Match on the string "Simple" in the entries below and return every matching line.

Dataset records
-- -- --
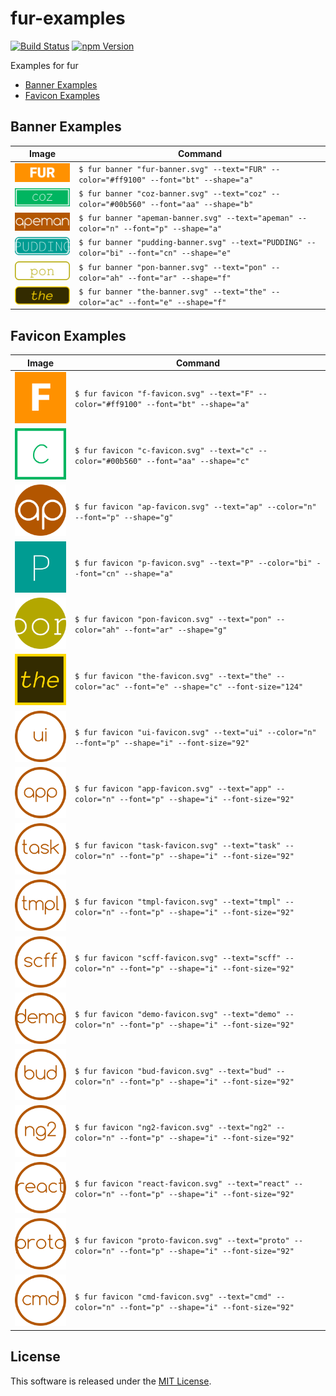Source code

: fur-examples
==========

<!---
This file is generated by ape-tmpl. Do not update manually.
--->

<!-- Badge Start -->
<a name="badges"></a>

[![Build Status][bd_travis_shield_url]][bd_travis_url]
[![npm Version][bd_npm_shield_url]][bd_npm_url]

[bd_repo_url]: https://github.com/fur-repo/fur-examples
[bd_travis_url]: http://travis-ci.org/fur-repo/fur-examples
[bd_travis_shield_url]: http://img.shields.io/travis/fur-repo/fur-examples.svg?style=flat
[bd_license_url]: https://github.com/fur-repo/fur-examples/blob/master/LICENSE
[bd_codeclimate_url]: http://codeclimate.com/github/fur-repo/fur-examples
[bd_codeclimate_shield_url]: http://img.shields.io/codeclimate/github/fur-repo/fur-examples.svg?style=flat
[bd_codeclimate_coverage_shield_url]: http://img.shields.io/codeclimate/coverage/github/fur-repo/fur-examples.svg?style=flat
[bd_gemnasium_url]: https://gemnasium.com/fur-repo/fur-examples
[bd_gemnasium_shield_url]: https://gemnasium.com/fur-repo/fur-examples.svg
[bd_npm_url]: http://www.npmjs.org/package/fur-examples
[bd_npm_shield_url]: http://img.shields.io/npm/v/fur-examples.svg?style=flat
[bd_bower_badge_url]: https://img.shields.io/bower/v/fur-examples.svg?style=flat

<!-- Badge End -->


<!-- Description Start -->
<a name="description"></a>

Examples for fur

<!-- Description End -->




<!-- Sections Start -->
<a name="sections"></a>

<!-- Section from "doc/readme/01.Index.md.hbs" Start -->

<a name="section-doc-readme-01-index-md"></a>
+ [Banner Examples](#banner-examples)
+ [Favicon Examples](#favicon-examples)

<!-- Section from "doc/readme/01.Index.md.hbs" End -->

<!-- Section from "doc/readme/02.BannerExamples.md.hbs" Start -->

<a name="section-doc-readme-02-banner-examples-md"></a>
<a name="banner-example"></a>

Banner Examples
------------

| Image | Command |
| ------- | ------ |
| <img src="./example/01-fur/banner.png" width="128" /> | `$ fur banner "fur-banner.svg" --text="FUR" --color="#ff9100" --font="bt" --shape="a" ` |
| <img src="./example/02-coz/banner.png" width="128" /> | `$ fur banner "coz-banner.svg" --text="coz" --color="#00b560" --font="aa" --shape="b" ` |
| <img src="./example/03-apeman/banner.png" width="128" /> | `$ fur banner "apeman-banner.svg" --text="apeman" --color="n" --font="p" --shape="a" ` |
| <img src="./example/04-pudding/banner.png" width="128" /> | `$ fur banner "pudding-banner.svg" --text="PUDDING" --color="bi" --font="cn" --shape="e" ` |
| <img src="./example/05-pon/banner.png" width="128" /> | `$ fur banner "pon-banner.svg" --text="pon" --color="ah" --font="ar" --shape="f" ` |
| <img src="./example/06-the/banner.png" width="128" /> | `$ fur banner "the-banner.svg" --text="the" --color="ac" --font="e" --shape="f" ` |


<!-- Section from "doc/readme/02.BannerExamples.md.hbs" End -->

<!-- Section from "doc/readme/03.FaviconExamples.md.hbs" Start -->

<a name="section-doc-readme-03-favicon-examples-md"></a>
<a name="favicon-example"></a>

Favicon Examples
------------

| Image | Command |
| ------- | ------ |
| <img src="./example/01-fur/favicon.png" width="128" /> | `$ fur favicon "f-favicon.svg" --text="F" --color="#ff9100" --font="bt" --shape="a" ` |
| <img src="./example/02-coz/favicon.png" width="128" /> | `$ fur favicon "c-favicon.svg" --text="c" --color="#00b560" --font="aa" --shape="c" ` |
| <img src="./example/03-apeman/favicon.png" width="128" /> | `$ fur favicon "ap-favicon.svg" --text="ap" --color="n" --font="p" --shape="g" ` |
| <img src="./example/04-pudding/favicon.png" width="128" /> | `$ fur favicon "p-favicon.svg" --text="P" --color="bi" --font="cn" --shape="a" ` |
| <img src="./example/05-pon/favicon.png" width="128" /> | `$ fur favicon "pon-favicon.svg" --text="pon" --color="ah" --font="ar" --shape="g" ` |
| <img src="./example/06-the/favicon.png" width="128" /> | `$ fur favicon "the-favicon.svg" --text="the" --color="ac" --font="e" --shape="c" --font-size="124" ` |
| <img src="./example/07-apeman-ui-contrib/favicon.png" width="128" /> | `$ fur favicon "ui-favicon.svg" --text="ui" --color="n" --font="p" --shape="i" --font-size="92" ` |
| <img src="./example/08-apeman-app-contrib/favicon.png" width="128" /> | `$ fur favicon "app-favicon.svg" --text="app" --color="n" --font="p" --shape="i" --font-size="92" ` |
| <img src="./example/09-apeman-task-contrib/favicon.png" width="128" /> | `$ fur favicon "task-favicon.svg" --text="task" --color="n" --font="p" --shape="i" --font-size="92" ` |
| <img src="./example/10-apeman-tmpl-contrib/favicon.png" width="128" /> | `$ fur favicon "tmpl-favicon.svg" --text="tmpl" --color="n" --font="p" --shape="i" --font-size="92" ` |
| <img src="./example/11-apeman-scaffold-contrib/favicon.png" width="128" /> | `$ fur favicon "scff-favicon.svg" --text="scff" --color="n" --font="p" --shape="i" --font-size="92" ` |
| <img src="./example/12-apeman-demo-contrib/favicon.png" width="128" /> | `$ fur favicon "demo-favicon.svg" --text="demo" --color="n" --font="p" --shape="i" --font-size="92" ` |
| <img src="./example/13-apeman-bud-contrib/favicon.png" width="128" /> | `$ fur favicon "bud-favicon.svg" --text="bud" --color="n" --font="p" --shape="i" --font-size="92" ` |
| <img src="./example/14-apeman-angular2-contrib/favicon.png" width="128" /> | `$ fur favicon "ng2-favicon.svg" --text="ng2" --color="n" --font="p" --shape="i" --font-size="92" ` |
| <img src="./example/15-apeman-react-contrib/favicon.png" width="128" /> | `$ fur favicon "react-favicon.svg" --text="react" --color="n" --font="p" --shape="i" --font-size="92" ` |
| <img src="./example/16-apeman-proto-contrib/favicon.png" width="128" /> | `$ fur favicon "proto-favicon.svg" --text="proto" --color="n" --font="p" --shape="i" --font-size="92" ` |
| <img src="./example/17-apeman-command/favicon.png" width="128" /> | `$ fur favicon "cmd-favicon.svg" --text="cmd" --color="n" --font="p" --shape="i" --font-size="92" ` |



<!-- Section from "doc/readme/03.FaviconExamples.md.hbs" End -->


<!-- Sections Start -->


<!-- LICENSE Start -->
<a name="license"></a>

License
-------
This software is released under the [MIT License](https://github.com/fur-repo/fur-examples/blob/master/LICENSE).

<!-- LICENSE End -->


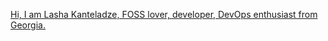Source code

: [Hi, I am Lasha Kanteladze, FOSS lover, developer, DevOps enthusiast from Georgia.](https://linktree.com/dakyskye)
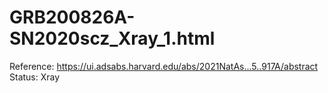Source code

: # GRB200826A-SN2020scz_Xray_1.html

Reference: https://ui.adsabs.harvard.edu/abs/2021NatAs...5..917A/abstract
Status: Xray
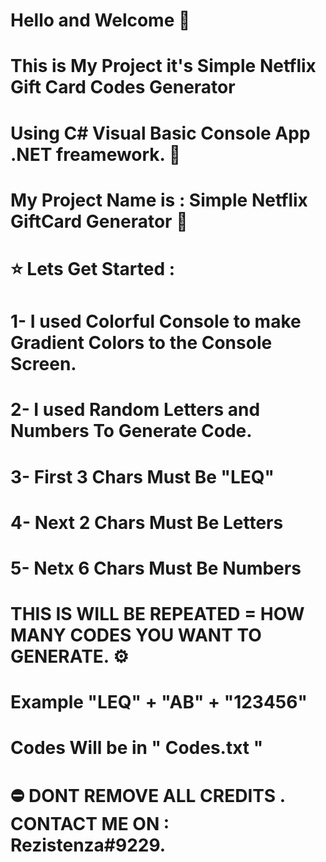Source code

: # Hello and Welcome 👋
# This is My Project it's Simple Netflix Gift Card Codes Generator 
# Using C# Visual Basic Console App .NET freamework. 🤗



# My Project Name is : Simple Netflix GiftCard Generator 🧐

# ⭐️ Lets Get Started :
# 1- I used Colorful Console to make Gradient Colors to the Console Screen.
# 2- I used Random Letters and Numbers To Generate Code.
# 3- First 3 Chars Must Be "LEQ"
# 4- Next 2 Chars Must Be Letters
# 5- Netx 6 Chars Must Be Numbers
# THIS IS WILL BE REPEATED = HOW MANY CODES YOU WANT TO GENERATE. ⚙️

# Example "LEQ" + "AB" + "123456"
# Codes Will be in " Codes.txt "


# ⛔️ DONT REMOVE ALL CREDITS . CONTACT ME ON : Rezistenza#9229.
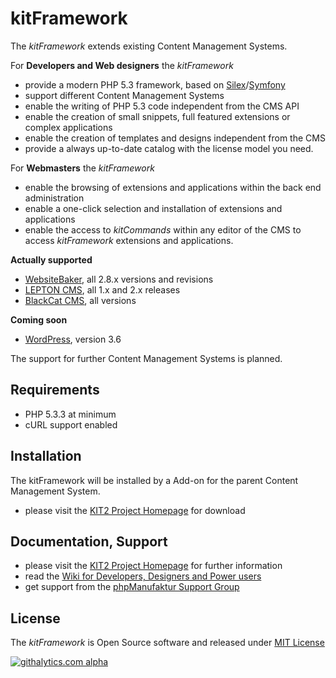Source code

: # kitFramework

The *kitFramework* extends existing Content Management Systems.

For **Developers and Web designers** the *kitFramework*

* provide a modern PHP 5.3 framework, based on [Silex](http://silex.sensiolabs.org/ "Silex")/[Symfony](http://symfony.com/ "Symfony")
* support different Content Management Systems 
* enable the writing of PHP 5.3 code independent from the CMS API
* enable the creation of small snippets, full featured extensions or complex applications
* enable the creation of templates and designs independent from the CMS
* provide a always up-to-date catalog with the license model you need.
 
For **Webmasters** the *kitFramework*

* enable the browsing of extensions and applications within the back end administration
* enable a one-click selection and installation of extensions and applications
* enable the access to *kitCommands* within any editor of the CMS to access *kitFramework* extensions and applications.
 
**Actually supported**

* [WebsiteBaker](http://websitebaker.org), all 2.8.x versions and revisions
* [LEPTON CMS](http://lepton-cms.org), all 1.x and 2.x releases
* [BlackCat CMS](http://blackcat-cms.org), all versions

**Coming soon**

* [WordPress](http://wordpress.org), version 3.6

The support for further Content Management Systems is planned.

## Requirements

* PHP 5.3.3 at minimum
* cURL support enabled

## Installation ##

The kitFramework will be installed by a Add-on for the parent Content Management System.

* please visit the [KIT2 Project Homepage](https://kit2.phpmanufaktur.de) for download

## Documentation, Support ##

* please visit the [KIT2 Project Homepage](https://kit2.phpmanufaktur.de) for further information
* read the [Wiki for Developers, Designers and Power users](https://github.com/phpManufaktur/kitFramework/wiki)
* get support from the [phpManufaktur Support Group](https://support.phpmanufaktur.de) 

## License ##

The *kitFramework* is Open Source software and released under [MIT License](https://github.com/phpManufaktur/kitFramework/blob/master/LICENSE.md)

[![githalytics.com alpha](https://cruel-carlota.pagodabox.com/e643055c169d747a74ed2ae593c90a12 "githalytics.com")](http://githalytics.com/phpManufaktur/kitFramework)
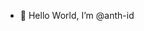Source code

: - 👋 Hello World, I’m @anth-id

<!---
anth-id/anth-id is a ✨ special ✨ repository because its `README.md` (this file) appears on your GitHub profile.
You can click the Preview link to take a look at your changes.
--->
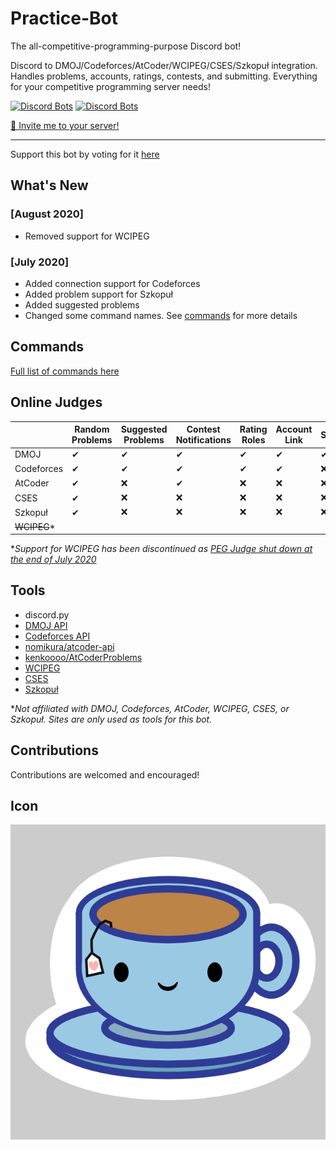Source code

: # Practice-Bot
The all-competitive-programming-purpose Discord bot!

Discord to DMOJ/Codeforces/AtCoder/WCIPEG/CSES/Szkopuł integration. Handles problems, accounts, ratings, contests, and submitting. Everything for your competitive programming server needs!

[![Discord Bots](https://top.gg/api/widget/status/691416325557452861.svg)](https://top.gg/bot/691416325557452861)
[![Discord Bots](https://top.gg/api/widget/servers/691416325557452861.svg)](https://top.gg/bot/691416325557452861)

[🍵 Invite me to your server!](https://discord.com/api/oauth2/authorize?client_id=691416325557452861&permissions=402779152&scope=bot)

---

Support this bot by voting for it [here](https://top.gg/bot/691416325557452861/vote)

## What's New 

### \[August 2020\]
 * Removed support for WCIPEG

### \[July 2020\]
 * Added connection support for Codeforces
 * Added problem support for Szkopuł
 * Added suggested problems
 * Changed some command names. See [commands](https://github.com/kevinjycui/Practice-Bot/wiki/Commands) for more details

## Commands
[Full list of commands here](https://github.com/kevinjycui/Practice-Bot/wiki/Commands)

## Online Judges
| | Random Problems | Suggested Problems | Contest Notifications | Rating Roles | Account Link | Submission |
|---|---|---|---|---|---|---|
| DMOJ | ✔ | ✔ | ✔ | ✔ | ✔ | ✔ |
| Codeforces | ✔ | ✔ | ✔ | ✔ | ✔ | ❌ |
| AtCoder | ✔ | ❌ | ✔ | ❌ | ❌ | ❌ |
| CSES | ✔ | ❌ | ❌ | ❌ | ❌ | ❌ |
| Szkopuł | ✔ | ❌ | ❌ | ❌ | ❌ | ❌ |
| ~~WCIPEG~~* |  |  |  |  |  |  |

**Support for WCIPEG has been discontinued as [PEG Judge shut down at the end of July 2020](https://wcipeg.com/announcement/9383)*

## Tools
 - discord.py
 - [DMOJ API](https://dmoj.ca/api/)
 - [Codeforces API](https://codeforces.com/apiHelp)
 - [nomikura/atcoder-api](https://github.com/nomikura/atcoder-api)
 - [kenkoooo/AtCoderProblems](https://github.com/kenkoooo/AtCoderProb✔ems)
 - [WCIPEG](https://wcipeg.com/main)
 - [CSES](https://cses.fi/)
 - [Szkopuł](https://szkopul.edu.pl/)

 **Not affiliated with DMOJ, Codeforces, AtCoder, WCIPEG, CSES, or Szkopuł. Sites are only used as tools for this bot.*

## Contributions
Contributions are welcomed and encouraged!

## Icon
![](logo.png)
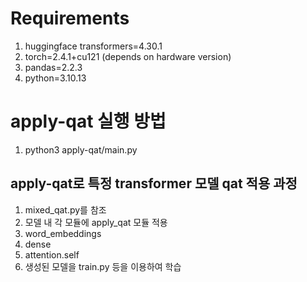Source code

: # Requirements
1. huggingface transformers=4.30.1
1. torch=2.4.1+cu121 (depends on hardware version)
2. pandas=2.2.3
3. python=3.10.13
# apply-qat 실행 방법
1. python3 apply-qat/main.py


## apply-qat로 특정 transformer 모델 qat 적용 과정
1. mixed_qat.py를 참조
2. 모델 내 각 모듈에 apply_qat 모듈 적용
  1. word_embeddings
  2. dense
  3. attention.self
3. 생성된 모델을 train.py 등을 이용하여 학습
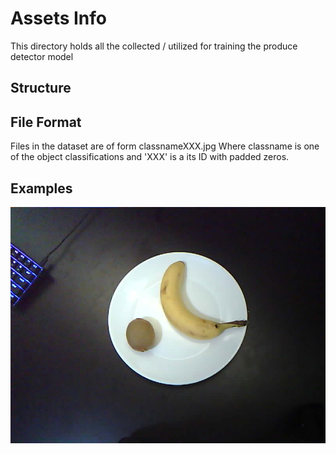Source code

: # Assets Info
This directory holds all the collected / utilized for training the produce detector model

## Structure


## File Format
Files in the dataset are of form classnameXXX.jpg 
Where classname is one of the object classifications
and 'XXX' is a its ID with padded zeros.

## Examples 
![Alt text](example_images/example01.jpg "Unlabled Image From ESP-EYE Camera")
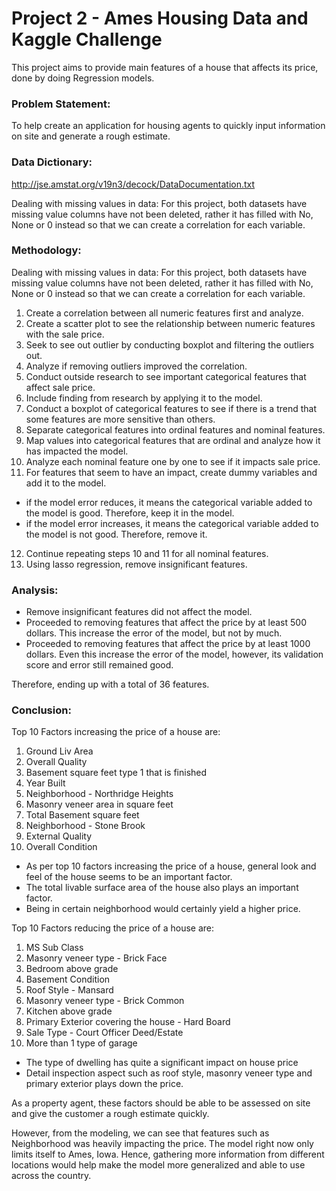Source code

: # Project 2 - Ames Housing Data and Kaggle Challenge

This project aims to provide main features of a house that affects its price, done by doing Regression models.

### Problem Statement:
To help create an application for housing agents to quickly input information on site and generate a rough estimate.

### Data Dictionary:
http://jse.amstat.org/v19n3/decock/DataDocumentation.txt

Dealing with missing values in data:
For this project, both datasets have missing value columns have not been deleted, rather it has filled with No, None or 0 instead so that we can create a correlation for each variable.

### Methodology:

Dealing with missing values in data:
For this project, both datasets have missing value columns have not been deleted, rather it has filled with No, None or 0 instead so that we can create a correlation for each variable.

1. Create a correlation between all numeric features first and analyze.
2. Create a scatter plot to see the relationship between numeric features with the sale price.
3. Seek to see out outlier by conducting boxplot and filtering the outliers out.
4. Analyze if removing outliers improved the correlation.
5. Conduct outside research to see important categorical features that affect sale price.
6. Include finding from research by applying it to the model.
7. Conduct a boxplot of categorical features to see if there is a trend that some features are more sensitive than others.
8. Separate categorical features into ordinal features and nominal features.
9. Map values into categorical features that are ordinal and analyze how it has impacted the model.
10. Analyze each nominal feature one by one to see if it impacts sale price.
11. For features that seem to have an impact, create dummy variables and add it to the model.
- if the model error reduces, it means the categorical variable added to the model is good. Therefore, keep it in the model.
- if the model error increases, it means the categorical variable added to the model is not good. Therefore, remove it.
12. Continue repeating steps 10 and 11 for all nominal features.
13. Using lasso regression, remove insignificant features.

### Analysis:
- Remove insignificant features did not affect the model.
- Proceeded to removing features that affect the price by at least 500 dollars. This increase the error of the model, but not by much.
- Proceeded to removing features that affect the price by at least 1000 dollars. Even this increase the error of the model, however, its validation score and error still remained good.

Therefore, ending up with a total of 36 features.

### Conclusion:
Top 10 Factors increasing the price of a house are:
1. Ground Liv Area
2. Overall Quality
3. Basement square feet type 1 that is finished
4. Year Built
5. Neighborhood - Northridge Heights
6. Masonry veneer area in square feet
7. Total Basement square feet
8. Neighborhood - Stone Brook
9. External Quality
10. Overall Condition

- As per top 10 factors increasing the price of a house, general look and feel of the house seems to be an important factor.
- The total livable surface area of the house also plays an important factor.
- Being in certain neighborhood would certainly yield a higher price.

Top 10 Factors reducing the price of a house are:
1. MS Sub Class
2. Masonry veneer type - Brick Face
3. Bedroom above grade
4. Basement Condition
5. Roof Style - Mansard
6. Masonry veneer type - Brick Common
7. Kitchen above grade
8. Primary Exterior covering the house - Hard Board
9. Sale Type - Court Officer Deed/Estate
10. More than 1 type of garage

- The type of dwelling has quite a significant impact on house price
- Detail inspection aspect such as roof style, masonry veneer type and primary exterior plays down the price.

As a property agent, these factors should be able to be assessed on site and give the customer a rough estimate quickly. 

However, from the modeling, we can see that features such as Neighborhood was heavily impacting the price. The model right now only limits itself to Ames, Iowa. Hence, gathering more information from different locations would help make the model more generalized and able to use across the country. 
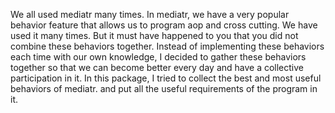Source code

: We all used mediatr many times. In mediatr, we have a very popular behavior feature that allows us to program aop and cross cutting. We have used it many times.
But it must have happened to you that you did not combine these behaviors together.
Instead of implementing these behaviors each time with our own knowledge, I decided to gather these behaviors together so that we can become better every day and have a collective participation in it.
In this package, I tried to collect the best and most useful behaviors of mediatr. and put all the useful requirements of the program in it.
-- -- --
» **Written response**:
# This is My Project it's Simple Netflix Gift Card Codes Generator 
# My Project Name is : Simple Netflix GiftCard Generator 🧐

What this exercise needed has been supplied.